Segment Open

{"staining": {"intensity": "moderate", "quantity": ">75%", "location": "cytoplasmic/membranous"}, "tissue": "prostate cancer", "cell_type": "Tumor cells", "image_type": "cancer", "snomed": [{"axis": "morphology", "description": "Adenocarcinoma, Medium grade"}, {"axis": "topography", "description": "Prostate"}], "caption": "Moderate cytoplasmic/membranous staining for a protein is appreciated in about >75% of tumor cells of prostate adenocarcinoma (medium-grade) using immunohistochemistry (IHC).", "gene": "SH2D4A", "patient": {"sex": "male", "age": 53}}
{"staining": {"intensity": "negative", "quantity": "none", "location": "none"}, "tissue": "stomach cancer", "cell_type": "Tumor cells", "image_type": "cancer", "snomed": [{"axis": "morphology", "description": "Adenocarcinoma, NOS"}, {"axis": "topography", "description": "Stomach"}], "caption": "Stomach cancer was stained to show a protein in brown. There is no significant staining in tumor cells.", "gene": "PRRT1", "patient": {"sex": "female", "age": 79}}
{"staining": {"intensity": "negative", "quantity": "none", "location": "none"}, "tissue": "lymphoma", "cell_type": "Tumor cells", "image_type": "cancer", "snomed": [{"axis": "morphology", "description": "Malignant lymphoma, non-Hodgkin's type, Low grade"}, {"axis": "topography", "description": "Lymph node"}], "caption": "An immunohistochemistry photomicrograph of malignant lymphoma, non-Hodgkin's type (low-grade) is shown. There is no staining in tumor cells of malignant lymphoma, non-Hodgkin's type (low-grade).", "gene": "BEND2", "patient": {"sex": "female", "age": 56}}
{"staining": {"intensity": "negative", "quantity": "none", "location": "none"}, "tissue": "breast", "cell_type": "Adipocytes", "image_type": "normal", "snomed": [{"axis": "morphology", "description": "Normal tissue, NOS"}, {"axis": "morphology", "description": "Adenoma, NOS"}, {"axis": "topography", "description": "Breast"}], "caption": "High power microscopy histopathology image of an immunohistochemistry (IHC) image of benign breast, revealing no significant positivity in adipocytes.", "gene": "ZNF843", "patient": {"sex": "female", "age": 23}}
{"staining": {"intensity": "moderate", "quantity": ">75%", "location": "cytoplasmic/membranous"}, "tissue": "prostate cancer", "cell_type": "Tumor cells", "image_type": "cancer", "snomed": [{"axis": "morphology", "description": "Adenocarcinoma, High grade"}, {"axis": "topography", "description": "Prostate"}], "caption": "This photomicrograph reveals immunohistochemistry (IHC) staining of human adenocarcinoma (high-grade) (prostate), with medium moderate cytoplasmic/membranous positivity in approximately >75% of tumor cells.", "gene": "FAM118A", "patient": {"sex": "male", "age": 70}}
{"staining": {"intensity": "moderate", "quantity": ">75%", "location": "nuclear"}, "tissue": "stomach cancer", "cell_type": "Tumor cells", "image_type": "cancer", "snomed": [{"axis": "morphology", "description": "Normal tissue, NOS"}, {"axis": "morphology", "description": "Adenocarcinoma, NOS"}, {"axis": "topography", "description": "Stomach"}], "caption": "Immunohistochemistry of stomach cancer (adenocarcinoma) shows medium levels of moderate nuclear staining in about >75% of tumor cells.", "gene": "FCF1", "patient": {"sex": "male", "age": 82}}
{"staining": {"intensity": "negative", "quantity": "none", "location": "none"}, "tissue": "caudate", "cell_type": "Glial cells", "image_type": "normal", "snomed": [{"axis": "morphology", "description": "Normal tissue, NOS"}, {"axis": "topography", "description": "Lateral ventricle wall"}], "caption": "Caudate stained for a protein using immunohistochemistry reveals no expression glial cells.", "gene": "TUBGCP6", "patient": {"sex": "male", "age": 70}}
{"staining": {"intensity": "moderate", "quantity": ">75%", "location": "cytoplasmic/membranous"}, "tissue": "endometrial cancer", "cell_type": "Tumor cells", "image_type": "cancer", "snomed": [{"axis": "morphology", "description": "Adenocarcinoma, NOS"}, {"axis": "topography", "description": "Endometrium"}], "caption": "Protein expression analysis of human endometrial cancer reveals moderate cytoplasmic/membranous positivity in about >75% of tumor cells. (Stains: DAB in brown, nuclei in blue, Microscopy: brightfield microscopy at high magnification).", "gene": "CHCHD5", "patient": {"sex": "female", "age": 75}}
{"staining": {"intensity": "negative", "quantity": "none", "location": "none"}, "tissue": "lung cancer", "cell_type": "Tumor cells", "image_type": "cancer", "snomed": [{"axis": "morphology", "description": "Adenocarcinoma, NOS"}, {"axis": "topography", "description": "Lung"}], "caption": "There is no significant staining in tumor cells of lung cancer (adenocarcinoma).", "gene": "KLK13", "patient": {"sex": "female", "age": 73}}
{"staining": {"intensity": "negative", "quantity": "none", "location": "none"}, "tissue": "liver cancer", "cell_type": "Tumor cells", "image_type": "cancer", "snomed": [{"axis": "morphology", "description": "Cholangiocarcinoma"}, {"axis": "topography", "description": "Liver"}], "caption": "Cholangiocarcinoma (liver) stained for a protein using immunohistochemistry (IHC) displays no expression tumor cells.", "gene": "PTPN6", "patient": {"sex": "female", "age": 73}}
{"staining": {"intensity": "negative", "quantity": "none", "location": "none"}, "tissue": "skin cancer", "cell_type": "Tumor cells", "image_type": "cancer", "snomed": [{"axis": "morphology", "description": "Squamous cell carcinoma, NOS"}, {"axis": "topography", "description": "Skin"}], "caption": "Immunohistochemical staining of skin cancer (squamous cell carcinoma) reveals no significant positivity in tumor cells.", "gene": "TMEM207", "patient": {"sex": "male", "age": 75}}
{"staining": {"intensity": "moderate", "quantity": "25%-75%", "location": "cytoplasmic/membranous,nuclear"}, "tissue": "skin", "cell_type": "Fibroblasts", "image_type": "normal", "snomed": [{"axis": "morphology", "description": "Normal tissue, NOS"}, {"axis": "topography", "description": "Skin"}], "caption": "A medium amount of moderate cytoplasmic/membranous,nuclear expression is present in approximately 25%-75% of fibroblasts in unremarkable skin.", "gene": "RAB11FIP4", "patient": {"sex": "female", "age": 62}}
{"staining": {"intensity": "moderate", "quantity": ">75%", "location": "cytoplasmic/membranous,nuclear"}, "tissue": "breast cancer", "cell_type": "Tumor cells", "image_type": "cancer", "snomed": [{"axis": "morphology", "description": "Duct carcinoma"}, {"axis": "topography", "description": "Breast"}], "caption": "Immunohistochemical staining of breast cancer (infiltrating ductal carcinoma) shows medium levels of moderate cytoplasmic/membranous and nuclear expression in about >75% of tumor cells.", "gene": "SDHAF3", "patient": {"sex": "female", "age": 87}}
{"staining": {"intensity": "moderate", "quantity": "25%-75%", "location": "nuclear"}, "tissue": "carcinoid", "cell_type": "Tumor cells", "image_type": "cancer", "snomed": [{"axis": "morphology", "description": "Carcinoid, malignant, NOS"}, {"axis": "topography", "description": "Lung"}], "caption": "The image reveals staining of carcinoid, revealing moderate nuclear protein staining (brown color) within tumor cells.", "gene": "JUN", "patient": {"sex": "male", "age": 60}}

Segment Closed

INSTRUCTIONS TO FOLLOW
Each line of the material above should be restated word for word.

YOUR SOLUTION
{"staining": {"intensity": "moderate", "quantity": ">75%", "location": "cytoplasmic/membranous"}, "tissue": "prostate cancer", "cell_type": "Tumor cells", "image_type": "cancer", "snomed": [{"axis": "morphology", "description": "Adenocarcinoma, Medium grade"}, {"axis": "topography", "description": "Prostate"}], "caption": "Moderate cytoplasmic/membranous staining for a protein is appreciated in about >75% of tumor cells of prostate adenocarcinoma (medium-grade) using immunohistochemistry (IHC).", "gene": "SH2D4A", "patient": {"sex": "male", "age": 53}}
{"staining": {"intensity": "negative", "quantity": "none", "location": "none"}, "tissue": "stomach cancer", "cell_type": "Tumor cells", "image_type": "cancer", "snomed": [{"axis": "morphology", "description": "Adenocarcinoma, NOS"}, {"axis": "topography", "description": "Stomach"}], "caption": "Stomach cancer was stained to show a protein in brown. There is no significant staining in tumor cells.", "gene": "PRRT1", "patient": {"sex": "female", "age": 79}}
{"staining": {"intensity": "negative", "quantity": "none", "location": "none"}, "tissue": "lymphoma", "cell_type": "Tumor cells", "image_type": "cancer", "snomed": [{"axis": "morphology", "description": "Malignant lymphoma, non-Hodgkin's type, Low grade"}, {"axis": "topography", "description": "Lymph node"}], "caption": "An immunohistochemistry photomicrograph of malignant lymphoma, non-Hodgkin's type (low-grade) is shown. There is no staining in tumor cells of malignant lymphoma, non-Hodgkin's type (low-grade).", "gene": "BEND2", "patient": {"sex": "female", "age": 56}}
{"staining": {"intensity": "negative", "quantity": "none", "location": "none"}, "tissue": "breast", "cell_type": "Adipocytes", "image_type": "normal", "snomed": [{"axis": "morphology", "description": "Normal tissue, NOS"}, {"axis": "morphology", "description": "Adenoma, NOS"}, {"axis": "topography", "description": "Breast"}], "caption": "High power microscopy histopathology image of an immunohistochemistry (IHC) image of benign breast, revealing no significant positivity in adipocytes.", "gene": "ZNF843", "patient": {"sex": "female", "age": 23}}
{"staining": {"intensity": "moderate", "quantity": ">75%", "location": "cytoplasmic/membranous"}, "tissue": "prostate cancer", "cell_type": "Tumor cells", "image_type": "cancer", "snomed": [{"axis": "morphology", "description": "Adenocarcinoma, High grade"}, {"axis": "topography", "description": "Prostate"}], "caption": "This photomicrograph reveals immunohistochemistry (IHC) staining of human adenocarcinoma (high-grade) (prostate), with medium moderate cytoplasmic/membranous positivity in approximately >75% of tumor cells.", "gene": "FAM118A", "patient": {"sex": "male", "age": 70}}
{"staining": {"intensity": "moderate", "quantity": ">75%", "location": "nuclear"}, "tissue": "stomach cancer", "cell_type": "Tumor cells", "image_type": "cancer", "snomed": [{"axis": "morphology", "description": "Normal tissue, NOS"}, {"axis": "morphology", "description": "Adenocarcinoma, NOS"}, {"axis": "topography", "description": "Stomach"}], "caption": "Immunohistochemistry of stomach cancer (adenocarcinoma) shows medium levels of moderate nuclear staining in about >75% of tumor cells.", "gene": "FCF1", "patient": {"sex": "male", "age": 82}}
{"staining": {"intensity": "negative", "quantity": "none", "location": "none"}, "tissue": "caudate", "cell_type": "Glial cells", "image_type": "normal", "snomed": [{"axis": "morphology", "description": "Normal tissue, NOS"}, {"axis": "topography", "description": "Lateral ventricle wall"}], "caption": "Caudate stained for a protein using immunohistochemistry reveals no expression glial cells.", "gene": "TUBGCP6", "patient": {"sex": "male", "age": 70}}
{"staining": {"intensity": "moderate", "quantity": ">75%", "location": "cytoplasmic/membranous"}, "tissue": "endometrial cancer", "cell_type": "Tumor cells", "image_type": "cancer", "snomed": [{"axis": "morphology", "description": "Adenocarcinoma, NOS"}, {"axis": "topography", "description": "Endometrium"}], "caption": "Protein expression analysis of human endometrial cancer reveals moderate cytoplasmic/membranous positivity in about >75% of tumor cells. (Stains: DAB in brown, nuclei in blue, Microscopy: brightfield microscopy at high magnification).", "gene": "CHCHD5", "patient": {"sex": "female", "age": 75}}
{"staining": {"intensity": "negative", "quantity": "none", "location": "none"}, "tissue": "lung cancer", "cell_type": "Tumor cells", "image_type": "cancer", "snomed": [{"axis": "morphology", "description": "Adenocarcinoma, NOS"}, {"axis": "topography", "description": "Lung"}], "caption": "There is no significant staining in tumor cells of lung cancer (adenocarcinoma).", "gene": "KLK13", "patient": {"sex": "female", "age": 73}}
{"staining": {"intensity": "negative", "quantity": "none", "location": "none"}, "tissue": "liver cancer", "cell_type": "Tumor cells", "image_type": "cancer", "snomed": [{"axis": "morphology", "description": "Cholangiocarcinoma"}, {"axis": "topography", "description": "Liver"}], "caption": "Cholangiocarcinoma (liver) stained for a protein using immunohistochemistry (IHC) displays no expression tumor cells.", "gene": "PTPN6", "patient": {"sex": "female", "age": 73}}
{"staining": {"intensity": "negative", "quantity": "none", "location": "none"}, "tissue": "skin cancer", "cell_type": "Tumor cells", "image_type": "cancer", "snomed": [{"axis": "morphology", "description": "Squamous cell carcinoma, NOS"}, {"axis": "topography", "description": "Skin"}], "caption": "Immunohistochemical staining of skin cancer (squamous cell carcinoma) reveals no significant positivity in tumor cells.", "gene": "TMEM207", "patient": {"sex": "male", "age": 75}}
{"staining": {"intensity": "moderate", "quantity": "25%-75%", "location": "cytoplasmic/membranous,nuclear"}, "tissue": "skin", "cell_type": "Fibroblasts", "image_type": "normal", "snomed": [{"axis": "morphology", "description": "Normal tissue, NOS"}, {"axis": "topography", "description": "Skin"}], "caption": "A medium amount of moderate cytoplasmic/membranous,nuclear expression is present in approximately 25%-75% of fibroblasts in unremarkable skin.", "gene": "RAB11FIP4", "patient": {"sex": "female", "age": 62}}
{"staining": {"intensity": "moderate", "quantity": ">75%", "location": "cytoplasmic/membranous,nuclear"}, "tissue": "breast cancer", "cell_type": "Tumor cells", "image_type": "cancer", "snomed": [{"axis": "morphology", "description": "Duct carcinoma"}, {"axis": "topography", "description": "Breast"}], "caption": "Immunohistochemical staining of breast cancer (infiltrating ductal carcinoma) shows medium levels of moderate cytoplasmic/membranous and nuclear expression in about >75% of tumor cells.", "gene": "SDHAF3", "patient": {"sex": "female", "age": 87}}
{"staining": {"intensity": "moderate", "quantity": "25%-75%", "location": "nuclear"}, "tissue": "carcinoid", "cell_type": "Tumor cells", "image_type": "cancer", "snomed": [{"axis": "morphology", "description": "Carcinoid, malignant, NOS"}, {"axis": "topography", "description": "Lung"}], "caption": "The image reveals staining of carcinoid, revealing moderate nuclear protein staining (brown color) within tumor cells.", "gene": "JUN", "patient": {"sex": "male", "age": 60}}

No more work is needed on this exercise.